Burn It Up, 2006. Fused, machine quilted. Recycled materials including bed sheets, curtain, pillow case, clothes, apron, handkerchief, tablecloth. 104”x 91”

Ai Kijima (born 1970) was born and raised in Tokyo, Japan. At an early age, Kijima's grandmother taught her how to sew, crochet, and knit, and she soon developed a lifelong love for fabric.[1] Now, Kijima's works incorporate vintage fabrics and other materials that she collected over the years from flea markets and thrift shops in the United States and Japan.[2]

While a high school senior, Kijima became a foreign exchange student in a small town in Wisconsin.
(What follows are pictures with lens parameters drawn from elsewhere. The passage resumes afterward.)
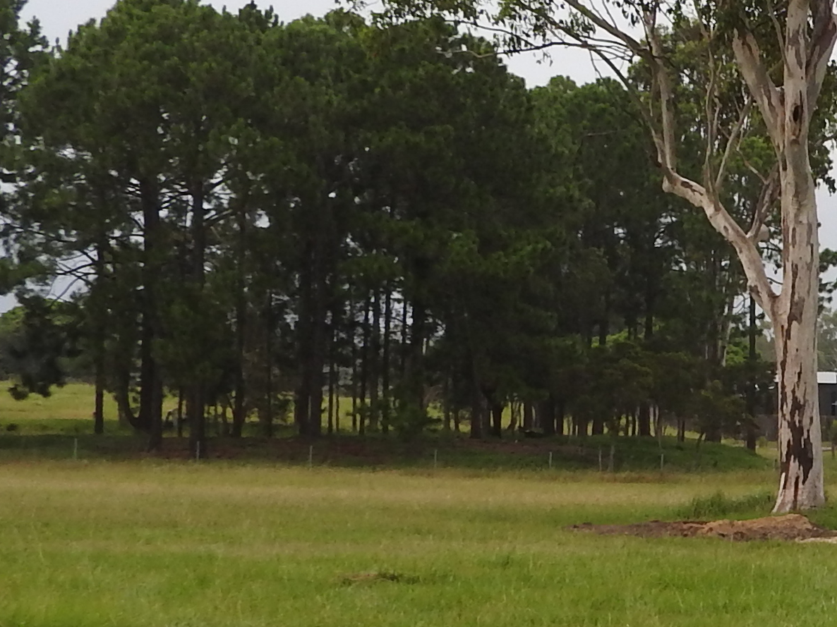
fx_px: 3288
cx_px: 1250
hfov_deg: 13.7
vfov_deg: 10.9
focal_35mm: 136
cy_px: 503
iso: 100
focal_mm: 6.3
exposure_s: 1/60
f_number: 3.8
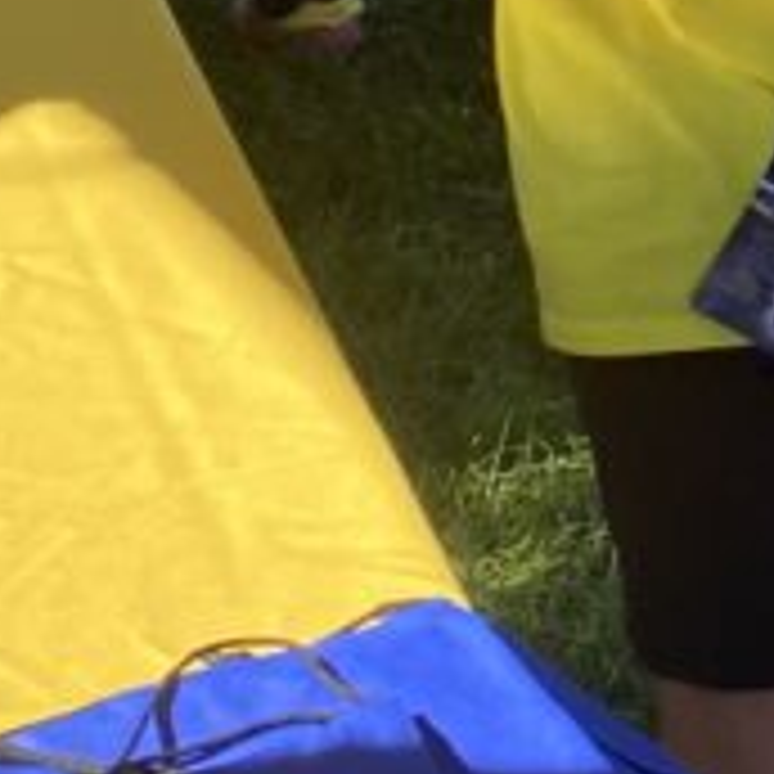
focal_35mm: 137
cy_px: -288
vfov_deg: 12.3
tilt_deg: -19.1
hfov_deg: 11.4
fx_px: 3466
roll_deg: +0.3
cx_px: 1584
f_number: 1.8
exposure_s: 1/557
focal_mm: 4.25
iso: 32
Only after Kijima's high school art teacher in Wisconsin recommended art school did Kijima consider pursuing art in her education and as a profession.[3]

Following her student exchange in Wisconsin, Kijima moved to Chicago to attend the School of the Art Institute of Chicago. Kijima graduated with a BFA degree in 2002, and later earned her MFA in Fiber and Material Studies in 2005.[4]

Kijima's artwork is notable for her use of appropriation and traditional quilting techniques to create colorful, chaotic fabric collages from found materials, including bed sheets, vintage kimonos, t-shirts, picnic blankets, curtains, pillowcases, and dishtowels. Many of Kijima's works incorporate familiar pop culture iconography in ambiguous, often poetic, ways. One ongoing series of works is entitled "Erehwon" ("Nowhere" spelled backwards), which suggests the contradictory nature of the world portrayed in Kijima's art.[5]

Kijima's work has been widely exhibited.[6] While she was still attending art school, one of Kijima's pieces appeared in an exhibition focused on the intersection of art and intellectual property law, Illegal Art.[7] Her first solo exhibition, "Mediated Pop," was held at the Peter Miller Gallery in Chicago from September 9 - October 15, 2005.[8]

In 2006, Kijima moved from Chicago to New York City, where she is a studio artist represented by Franklin Parrasch Gallery. Kijima's second solo exhibition, "Fused and Quilted," was held at Franklin Parrasch Gallery in New York from September 12 - October 18, 2006.[9] Subsequently, Kijima's work has appeared in a number of public collections and exhibitions around the world, including a solo exhibition of newer work at Hilger Contemporary in Vienna from January 12, 2010 to February 23, 2010.[10]